Un esempio divertente che racconta Carmine è su come si stia accelerando la cultura della lotta biologica, non solo per la richiesta di sempre maggiore livello da parte del mercato, ma anche su spinta di chi si occupa dell’impollinazione delle solanacee – in particolare dei pomodori –, che non è realizzabile dalle api per la loro difficoltà tecnica di raccogliere il nettare, di “bottinare”. «Un tempo quindi c’era un lavoro – svolto principalmente da donne – che consisteva nell’andare manualmente ad aprire i boccioli e spruzzarli con ormoni», spiega Carmine.

Il fine era quello di ottenere un prodotto programmato e seriale, privo di particolare sapore ma con caratteristiche estetiche apprezzate sul mercato. «Dall’introduzione del bombo – un insetto che ha un’attività molto simile a quella delle api, ma una struttura fisica corposa e più adatta – l’impollinazione è tornata naturale, generando un frutto più saporito e abbondante di quello ottenuto con la chimica e con la cura delle agricoltrici, che si sono stancate di esporsi a prodotti pericolosi».

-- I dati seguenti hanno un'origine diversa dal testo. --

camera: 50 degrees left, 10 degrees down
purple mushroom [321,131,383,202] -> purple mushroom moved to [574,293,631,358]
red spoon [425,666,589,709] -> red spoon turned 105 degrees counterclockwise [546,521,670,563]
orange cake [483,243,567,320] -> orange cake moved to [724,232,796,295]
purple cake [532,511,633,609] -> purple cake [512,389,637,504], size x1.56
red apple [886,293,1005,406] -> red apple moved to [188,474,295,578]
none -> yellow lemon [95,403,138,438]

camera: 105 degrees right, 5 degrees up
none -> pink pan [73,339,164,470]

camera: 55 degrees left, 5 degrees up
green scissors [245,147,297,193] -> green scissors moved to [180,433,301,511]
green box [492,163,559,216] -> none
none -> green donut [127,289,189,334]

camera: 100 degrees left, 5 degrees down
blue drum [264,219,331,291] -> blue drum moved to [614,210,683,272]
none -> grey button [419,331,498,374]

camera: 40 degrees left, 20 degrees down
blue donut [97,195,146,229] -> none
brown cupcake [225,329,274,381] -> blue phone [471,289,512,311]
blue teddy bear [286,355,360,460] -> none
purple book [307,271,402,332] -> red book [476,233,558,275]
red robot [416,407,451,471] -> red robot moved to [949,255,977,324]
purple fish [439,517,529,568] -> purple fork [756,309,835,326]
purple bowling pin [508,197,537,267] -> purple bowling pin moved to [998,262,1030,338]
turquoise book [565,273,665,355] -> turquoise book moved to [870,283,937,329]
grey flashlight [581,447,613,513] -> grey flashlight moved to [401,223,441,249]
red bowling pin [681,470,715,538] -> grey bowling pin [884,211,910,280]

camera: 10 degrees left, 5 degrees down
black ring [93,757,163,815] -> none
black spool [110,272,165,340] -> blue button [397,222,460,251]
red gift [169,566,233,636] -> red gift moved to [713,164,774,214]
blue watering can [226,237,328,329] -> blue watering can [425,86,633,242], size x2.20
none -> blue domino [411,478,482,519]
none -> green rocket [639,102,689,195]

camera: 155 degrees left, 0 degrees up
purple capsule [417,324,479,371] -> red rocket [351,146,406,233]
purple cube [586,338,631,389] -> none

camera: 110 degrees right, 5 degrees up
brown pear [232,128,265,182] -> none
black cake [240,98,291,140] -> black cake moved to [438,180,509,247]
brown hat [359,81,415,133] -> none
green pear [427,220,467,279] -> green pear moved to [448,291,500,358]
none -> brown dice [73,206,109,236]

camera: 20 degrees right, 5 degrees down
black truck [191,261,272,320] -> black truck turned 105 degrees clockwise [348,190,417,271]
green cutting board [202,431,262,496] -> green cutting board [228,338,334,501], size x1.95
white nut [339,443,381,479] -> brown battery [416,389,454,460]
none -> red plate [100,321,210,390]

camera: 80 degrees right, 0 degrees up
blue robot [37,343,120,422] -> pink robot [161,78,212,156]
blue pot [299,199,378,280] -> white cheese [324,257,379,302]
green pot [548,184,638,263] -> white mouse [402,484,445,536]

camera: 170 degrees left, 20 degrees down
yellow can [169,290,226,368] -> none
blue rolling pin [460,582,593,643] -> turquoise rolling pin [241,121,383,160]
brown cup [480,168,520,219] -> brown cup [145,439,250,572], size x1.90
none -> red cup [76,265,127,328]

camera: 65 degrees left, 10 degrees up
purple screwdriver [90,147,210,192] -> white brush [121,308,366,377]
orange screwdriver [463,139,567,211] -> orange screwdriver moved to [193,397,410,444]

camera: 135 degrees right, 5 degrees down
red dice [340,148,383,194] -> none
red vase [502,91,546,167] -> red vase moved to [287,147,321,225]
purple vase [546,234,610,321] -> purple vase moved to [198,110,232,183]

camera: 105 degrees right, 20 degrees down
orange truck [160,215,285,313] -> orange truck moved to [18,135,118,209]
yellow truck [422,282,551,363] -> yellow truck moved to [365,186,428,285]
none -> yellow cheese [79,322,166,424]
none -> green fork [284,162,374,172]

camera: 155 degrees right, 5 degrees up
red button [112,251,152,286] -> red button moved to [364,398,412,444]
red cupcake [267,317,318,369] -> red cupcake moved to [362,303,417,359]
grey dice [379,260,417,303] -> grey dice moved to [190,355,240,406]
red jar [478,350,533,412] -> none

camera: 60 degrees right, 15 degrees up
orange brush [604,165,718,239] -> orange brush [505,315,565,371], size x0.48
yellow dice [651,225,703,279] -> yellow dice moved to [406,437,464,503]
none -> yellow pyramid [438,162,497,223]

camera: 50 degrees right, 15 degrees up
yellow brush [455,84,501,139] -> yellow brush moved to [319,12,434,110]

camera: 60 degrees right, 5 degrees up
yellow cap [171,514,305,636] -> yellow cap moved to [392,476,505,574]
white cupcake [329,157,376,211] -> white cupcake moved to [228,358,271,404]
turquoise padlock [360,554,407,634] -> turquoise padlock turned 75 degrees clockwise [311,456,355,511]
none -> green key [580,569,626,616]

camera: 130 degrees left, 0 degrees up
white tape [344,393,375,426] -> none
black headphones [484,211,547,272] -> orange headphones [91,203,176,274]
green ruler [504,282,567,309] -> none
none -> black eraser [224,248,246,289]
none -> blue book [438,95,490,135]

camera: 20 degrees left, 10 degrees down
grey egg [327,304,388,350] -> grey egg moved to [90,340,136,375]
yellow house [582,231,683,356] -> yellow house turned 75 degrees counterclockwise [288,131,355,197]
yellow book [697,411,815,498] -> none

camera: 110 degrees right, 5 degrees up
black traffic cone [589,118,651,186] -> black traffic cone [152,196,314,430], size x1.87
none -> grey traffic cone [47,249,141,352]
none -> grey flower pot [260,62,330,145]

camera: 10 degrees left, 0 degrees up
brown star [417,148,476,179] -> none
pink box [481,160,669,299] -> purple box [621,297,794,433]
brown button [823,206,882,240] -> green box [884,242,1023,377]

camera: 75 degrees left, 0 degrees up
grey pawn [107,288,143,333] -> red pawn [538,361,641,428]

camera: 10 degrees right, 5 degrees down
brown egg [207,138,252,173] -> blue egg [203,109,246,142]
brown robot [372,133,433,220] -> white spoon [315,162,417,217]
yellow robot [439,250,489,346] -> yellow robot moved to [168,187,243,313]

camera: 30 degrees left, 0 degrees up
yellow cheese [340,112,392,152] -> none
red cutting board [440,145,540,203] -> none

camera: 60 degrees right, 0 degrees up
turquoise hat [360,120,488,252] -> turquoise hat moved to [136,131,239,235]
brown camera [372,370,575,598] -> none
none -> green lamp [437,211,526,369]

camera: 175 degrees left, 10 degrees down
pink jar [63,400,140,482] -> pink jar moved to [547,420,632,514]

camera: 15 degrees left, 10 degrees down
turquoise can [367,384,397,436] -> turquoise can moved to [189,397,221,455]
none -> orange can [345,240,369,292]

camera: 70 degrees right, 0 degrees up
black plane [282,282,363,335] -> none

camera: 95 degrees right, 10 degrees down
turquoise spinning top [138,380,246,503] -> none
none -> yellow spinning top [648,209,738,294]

Carmine è anche uno dei fondatori dell’associazione Mi girano le ruote, che nella Valle del Sele si batte per i diritti di tutti e dei più deboli, promuovendo un laboratorio di scrittura e la realizzazione del giornale Diversamente liberi presso il carcere Icatt di Eboli ed è portatore di un handicap che, nonostante sia molto invalidante, non gli impedisce di dedicarsi con passione al suo faticoso lavoro, in buona parte sui campi della provincia di Caserta. La sua vita quotidiana è raccontata nel breve video che raccomando di vedere, dal titolo emblematico: La quotidianità non è mai banale.

Informazioni chiave

Un territorio da risanare

La Terra dei Fuochi è un’area dove decenni di smaltimenti e interramento illegali di rifiuti tossici hanno condizionato pesantemente la salute del suolo, dell’aria e dell’acqua.

Ripartire da biologico

Diverse aziende della zona stanno effettuando la conversione al biologico, sia per ridurre l’impatto ambientale sia per venire incontro alle richieste del mercato.

Una mano dagli insetti

Gli insetti utili sono uno dei metodi alternativi all’utilizzo dei prodotti chimici.

Troppa plastica

Il rovescio della medaglia è che per garantire le condizioni ambientali ideali c’è bisogno di fare un massiccio ricorso alle serre, per realizzare le quali si utilizzano tonnellate di plastica.

Il ritorno delle grandi aziende

Alcune multinazionali originarie del territorio, come la Zuegg, hanno dichiarato di voler investire in Campania.